There is no misunderstanding this story line among his father’s retainers. As a name throughout News Corp., Lachlan is almost as redolent as Rupert. Still, if there is within the company an absolute belief in a forthcoming succession and in the Murdochs as royalty, a people apart, there is, too, an obvious and constant comparison between once and future.
If in Australia Lachlan was regarded as a clever and sophisticated guy—a tastemaker—and a good manager who built a strong rapport both in the Australian newsrooms and with his executives, in the United States he was a weak, even pitiable, version of his dad. He was too sensitive; he was petulant; he lacked charm; he was not sharp.
The father in small but constant ways humiliated the son, which made him a joke to everybody else. In every meeting the father was the impatient, domineering, fussing presence. He couldn’t stop calling attention to himself and away from the son. At the same time, the son, stamping his foot, was trying to call attention to himself. He started marketing campaigns for the Post—tried to bring a little class to a notoriously unclassy operation by throwing functions and parties in the tabloid’s name. Over on the West Coast, he hung out with movie stars and insisted his dad make smarter and hipper movies (Fight Club, which Murdoch detested, was a Lachlan-supported project).
There it is. As devoted a father as Rupert was, as determined as he was to foster a great dynasty, as proud as he might be of his son (and it was a huge pride), as absolutely delighted (inner-peace-type delight) as he was to have Lachlan close, it was still a story about him. He’s not going to give up—is not capable of giving up—an iota of real control. And what control he does give up, he’ll take back as soon as he needs it.
It’s a bloody mess.
Lachlan: “Family businesses are great businesses, but they’re, they’re also fraught with difficulties, so um, so the, uh, you know, so they’re more complex than meets the eye, and in some ways they’re great and simple but…they get complicated, and again, because, um, I think because you go back to that fundamental character trait which has served Dad so
well, which is forward thinking out here and always driving forward, I think he, um, misunderstood—doesn’t understand or doesn’t appreciate sometimes, or he does, but doesn’t think about how complicated they are, um—I’m not really answering the question, but, uh, don’t you know my dad’s never going to die?”

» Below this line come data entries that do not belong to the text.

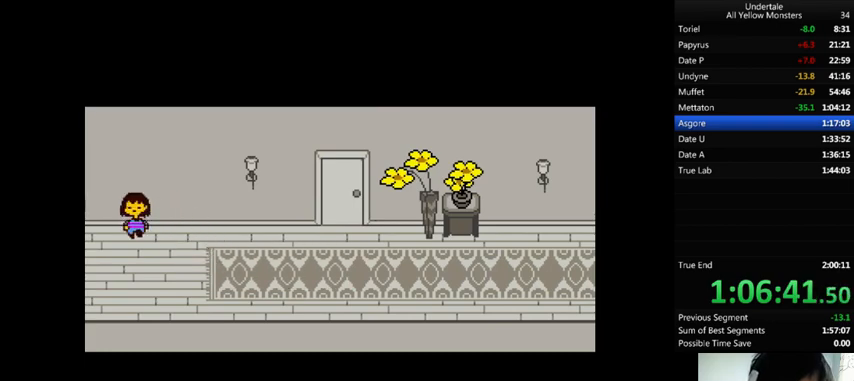
{"keys": ["left", "up", "x", "z"], "events": [[67, "z", "up"], [167, "x", "up"], [167, "z", "down"], [233, "down", "up"], [233, "x", "down"], [300, "z", "up"], [400, "x", "up"], [400, "z", "down"], [500, "x", "down"]]}
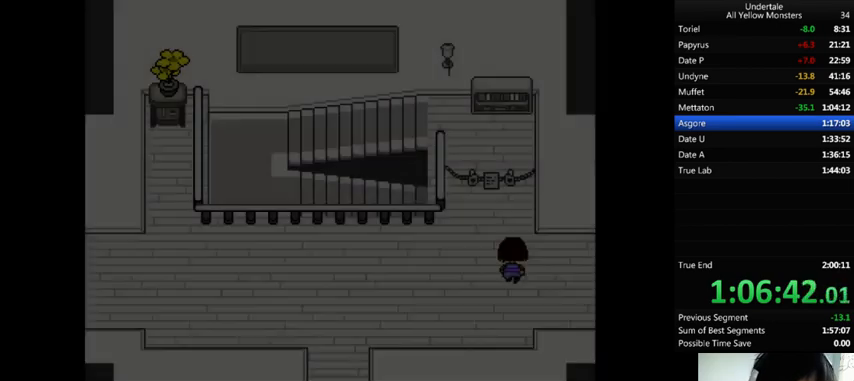
{"keys": ["up", "z"], "events": [[33, "z", "up"], [133, "x", "up"], [133, "z", "down"], [233, "x", "down"], [267, "z", "up"], [300, "left", "up"], [300, "x", "up"], [300, "z", "down"], [400, "x", "down"], [400, "z", "up"], [500, "x", "up"], [500, "z", "down"]]}
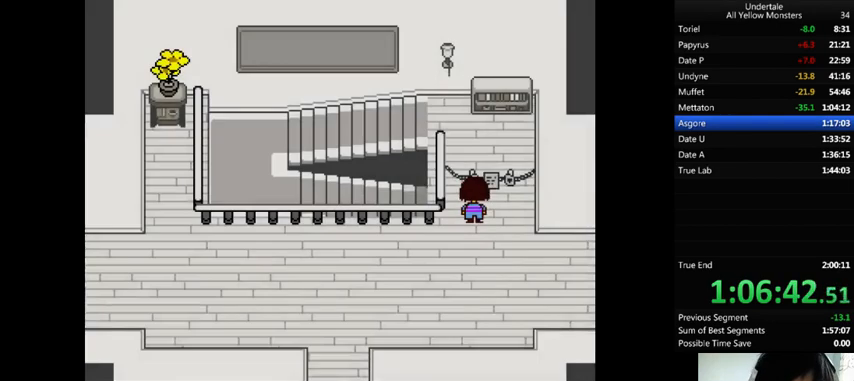
{"keys": ["up"], "events": [[67, "x", "down"], [100, "z", "up"], [167, "x", "up"], [167, "z", "down"], [233, "x", "down"], [300, "z", "up"], [400, "x", "up"], [400, "z", "down"], [433, "z", "up"]]}
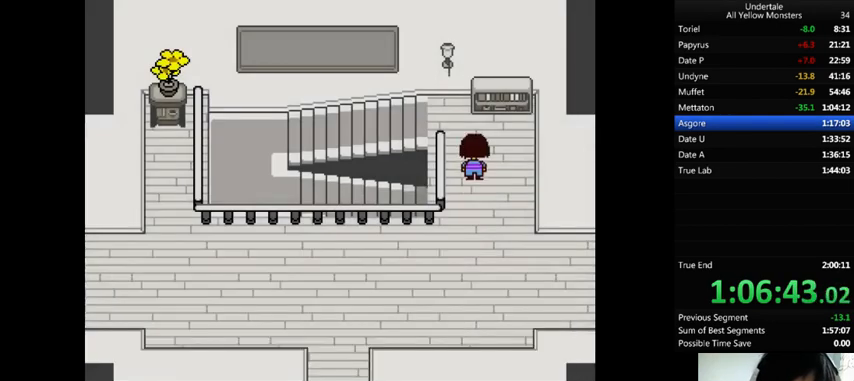
{"keys": ["left"], "events": [[200, "left", "down"], [500, "up", "up"]]}
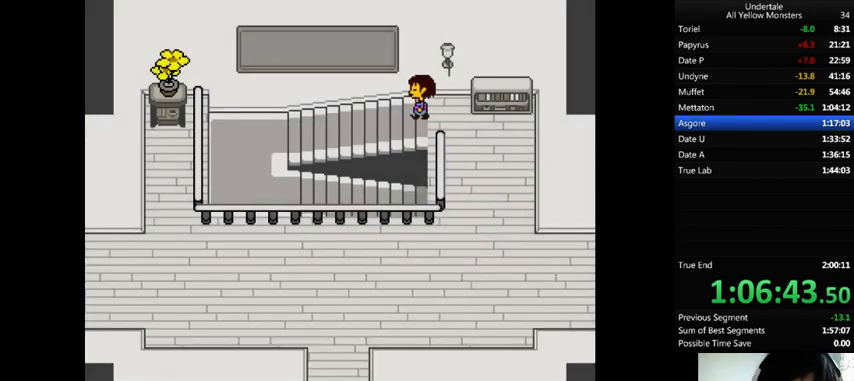
{"keys": ["left"], "events": [[233, "down", "down"], [300, "down", "up"]]}
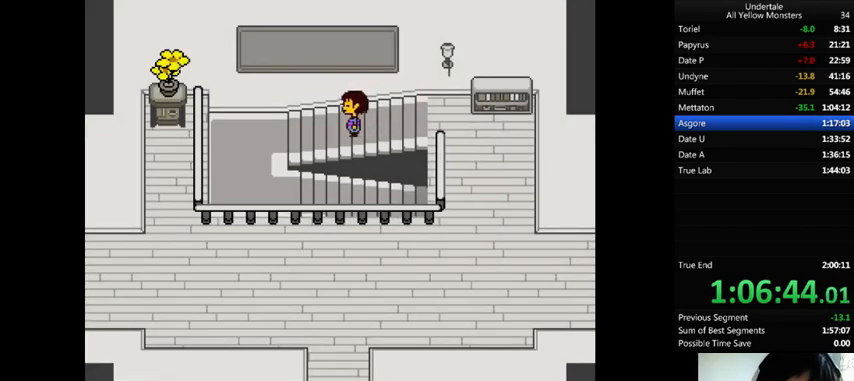
{"keys": ["down", "left"], "events": [[33, "down", "down"], [133, "down", "up"], [267, "down", "down"], [400, "down", "up"], [500, "down", "down"]]}
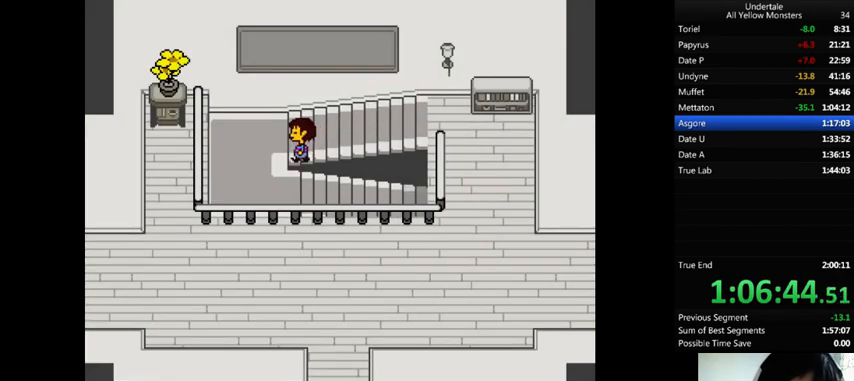
{"keys": ["down"], "events": [[133, "down", "up"], [300, "down", "down"], [500, "left", "up"]]}
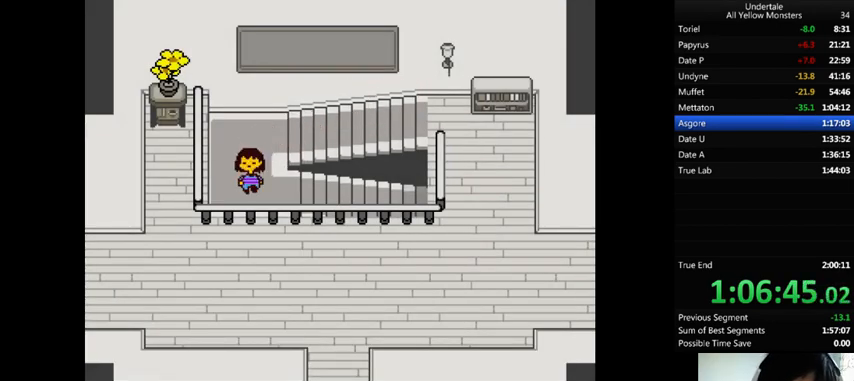
{"keys": ["right", "x", "z"], "events": [[67, "right", "down"], [167, "down", "up"], [233, "z", "down"], [300, "x", "down"], [333, "z", "up"], [433, "x", "up"], [467, "z", "down"], [500, "x", "down"]]}
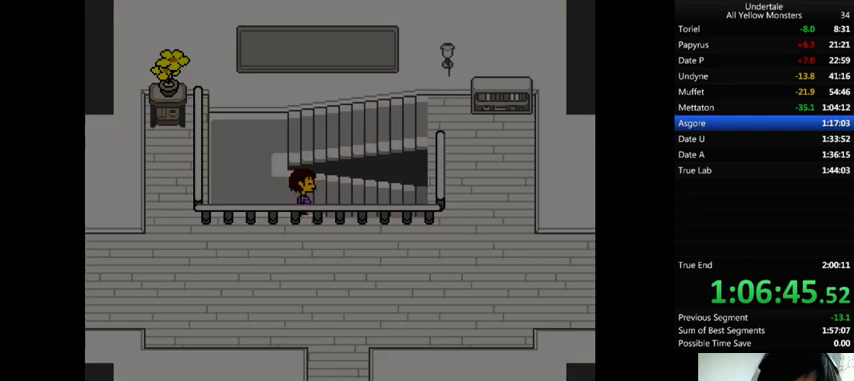
{"keys": ["right", "shift_r", "x"], "events": [[67, "z", "up"], [133, "x", "up"], [167, "z", "down"], [233, "x", "down"], [267, "z", "up"], [300, "shift_r", "down"], [333, "x", "up"], [333, "z", "down"], [433, "x", "down"], [467, "z", "up"]]}
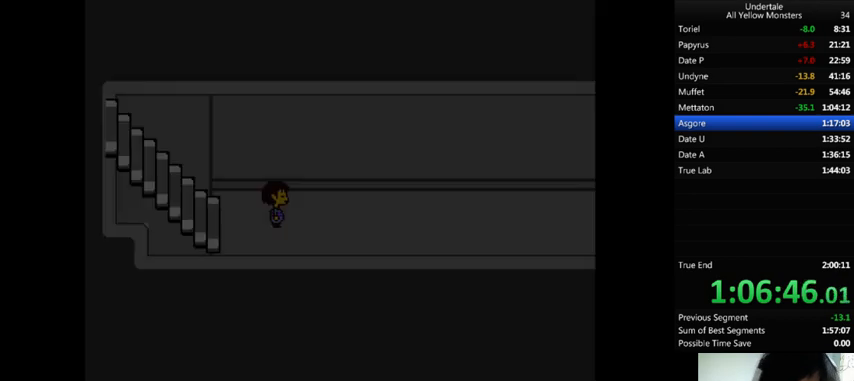
{"keys": ["right", "z"], "events": [[33, "shift_r", "up"], [33, "x", "up"], [33, "z", "down"], [100, "shift_r", "down"], [133, "shift_r", "up"], [133, "x", "down"], [233, "shift_r", "down"], [300, "shift_r", "up"], [300, "x", "up"], [333, "return", "down"], [333, "shift_r", "down"], [333, "x", "down"], [333, "z", "up"], [400, "return", "up"], [400, "shift_r", "up"], [467, "return", "down"], [467, "shift_r", "down"], [500, "return", "up"], [500, "shift_r", "up"], [500, "x", "up"], [500, "z", "down"]]}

The curious thing, the unexpected thing, the thing that doesn’t happen in such a story, was that the son upped and resigned. Other than the fact that his sister Elisabeth had also a few years before been given a similar back of the hand, this really seldom happens in dynastic settings. In dynasties, you get heirs who are squashed or denuded, but you don’t much get resignations. What’s more, Lachlan, like Elisabeth, gave this up without having any money. Until recently, the old man had carefully held that card.
And yet here, in the old man’s defense, is the other elemental point: If he tried to hold them and dominate them, he also apparently raised them to be able to say Fuck you.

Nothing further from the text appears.